Condition or disease Intervention/treatment
Vulvodynia Other: Vulvodynia

Detailed Description:

Women aged 18-40 years who were seen for any reason within a 2-year period at one of the Twin Cities metro-area's Fairview Health Services outpatient clinics will be send a confidential self-administered questionnaire, and given the option to return it by mail, or complete it via phone or via a secure online server. This questionnaire will serve to determine any history of unexplained vulvar pain. Those with a history of past or current vulvar pain likely to represent vulvodynia, will be asked to come to one of four study clinic locations to confirm the diagnosis of vulvodynia. If confirmed, they will be asked to provide venous blood and vulvovaginal specimens. In addition, they will be asked to complete a medical history and psychosocial survey, along with an interviewer-administered Structured Clinical Interview for the Diagnostic and Statistical Manual-IV (SCID-IV).
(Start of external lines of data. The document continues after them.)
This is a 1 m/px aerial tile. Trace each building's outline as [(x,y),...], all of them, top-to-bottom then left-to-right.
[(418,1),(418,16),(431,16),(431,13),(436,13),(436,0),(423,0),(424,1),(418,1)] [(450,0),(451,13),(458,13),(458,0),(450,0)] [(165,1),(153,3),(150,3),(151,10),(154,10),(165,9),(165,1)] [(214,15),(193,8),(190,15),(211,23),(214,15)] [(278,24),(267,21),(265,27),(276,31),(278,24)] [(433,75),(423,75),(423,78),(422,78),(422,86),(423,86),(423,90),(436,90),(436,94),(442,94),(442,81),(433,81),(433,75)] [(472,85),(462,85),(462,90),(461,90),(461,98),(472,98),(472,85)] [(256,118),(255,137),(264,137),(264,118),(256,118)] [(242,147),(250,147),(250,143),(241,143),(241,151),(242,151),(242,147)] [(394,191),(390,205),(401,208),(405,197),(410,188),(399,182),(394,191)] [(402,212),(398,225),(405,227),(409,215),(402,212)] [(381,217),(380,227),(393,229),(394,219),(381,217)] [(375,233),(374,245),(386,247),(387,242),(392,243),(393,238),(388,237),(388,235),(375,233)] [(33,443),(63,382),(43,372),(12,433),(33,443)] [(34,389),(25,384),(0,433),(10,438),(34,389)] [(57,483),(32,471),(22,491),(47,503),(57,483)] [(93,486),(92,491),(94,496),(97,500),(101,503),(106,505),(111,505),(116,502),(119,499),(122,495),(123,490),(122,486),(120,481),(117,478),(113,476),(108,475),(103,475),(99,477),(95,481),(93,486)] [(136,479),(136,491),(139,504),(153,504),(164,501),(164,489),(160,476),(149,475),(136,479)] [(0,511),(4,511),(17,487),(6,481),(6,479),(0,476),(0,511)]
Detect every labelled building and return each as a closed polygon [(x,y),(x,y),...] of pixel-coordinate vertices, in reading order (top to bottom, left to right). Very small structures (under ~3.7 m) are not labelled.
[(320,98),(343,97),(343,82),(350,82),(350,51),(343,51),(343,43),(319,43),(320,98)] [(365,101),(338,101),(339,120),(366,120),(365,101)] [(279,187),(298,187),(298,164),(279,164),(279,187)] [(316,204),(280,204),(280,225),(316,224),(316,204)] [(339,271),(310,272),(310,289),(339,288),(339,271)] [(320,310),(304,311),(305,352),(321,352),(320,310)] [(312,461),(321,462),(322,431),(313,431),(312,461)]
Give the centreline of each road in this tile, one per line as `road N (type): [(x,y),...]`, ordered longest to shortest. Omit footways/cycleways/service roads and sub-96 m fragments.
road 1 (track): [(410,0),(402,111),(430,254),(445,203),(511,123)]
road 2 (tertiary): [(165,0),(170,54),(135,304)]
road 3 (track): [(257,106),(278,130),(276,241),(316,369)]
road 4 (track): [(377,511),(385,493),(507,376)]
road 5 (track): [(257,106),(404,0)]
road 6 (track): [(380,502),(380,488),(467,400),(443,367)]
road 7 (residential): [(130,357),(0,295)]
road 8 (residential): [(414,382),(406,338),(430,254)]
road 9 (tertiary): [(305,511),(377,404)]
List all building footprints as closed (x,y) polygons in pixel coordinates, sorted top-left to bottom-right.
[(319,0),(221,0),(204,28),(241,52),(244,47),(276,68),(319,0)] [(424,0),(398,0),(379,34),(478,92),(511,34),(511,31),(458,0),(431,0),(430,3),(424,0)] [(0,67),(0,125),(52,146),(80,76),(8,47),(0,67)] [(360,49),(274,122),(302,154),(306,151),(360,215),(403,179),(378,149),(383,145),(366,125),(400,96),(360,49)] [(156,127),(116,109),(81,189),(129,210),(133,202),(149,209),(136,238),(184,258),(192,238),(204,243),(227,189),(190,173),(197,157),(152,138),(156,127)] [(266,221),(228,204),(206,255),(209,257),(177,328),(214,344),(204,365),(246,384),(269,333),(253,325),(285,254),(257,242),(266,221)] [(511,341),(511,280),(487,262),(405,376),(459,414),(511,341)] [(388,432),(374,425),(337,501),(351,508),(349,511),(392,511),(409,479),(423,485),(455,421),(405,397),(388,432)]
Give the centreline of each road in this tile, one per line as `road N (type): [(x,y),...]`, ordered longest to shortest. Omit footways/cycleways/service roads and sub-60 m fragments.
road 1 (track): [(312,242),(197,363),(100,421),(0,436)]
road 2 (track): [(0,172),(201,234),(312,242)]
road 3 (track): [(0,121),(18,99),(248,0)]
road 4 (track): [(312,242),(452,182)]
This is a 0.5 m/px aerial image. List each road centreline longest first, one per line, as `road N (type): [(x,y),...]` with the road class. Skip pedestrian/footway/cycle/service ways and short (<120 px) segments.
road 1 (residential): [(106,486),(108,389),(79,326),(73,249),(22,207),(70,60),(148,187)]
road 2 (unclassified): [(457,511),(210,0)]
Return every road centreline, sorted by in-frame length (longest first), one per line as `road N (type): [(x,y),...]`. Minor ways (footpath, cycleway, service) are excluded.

A random sample of women with no history of vulvar pain will be asked to serve as controls. Those confirmed as controls will also be asked to provide the same biological specimens and complete the same questionnaires/interview.

The long-term objective of this research is to provide etiological information that may prove critical to the treatment and prevention of vulvodynia, an under-recognized and extremely debilitating condition that we and others have shown may affect up to 10% of the adult female population.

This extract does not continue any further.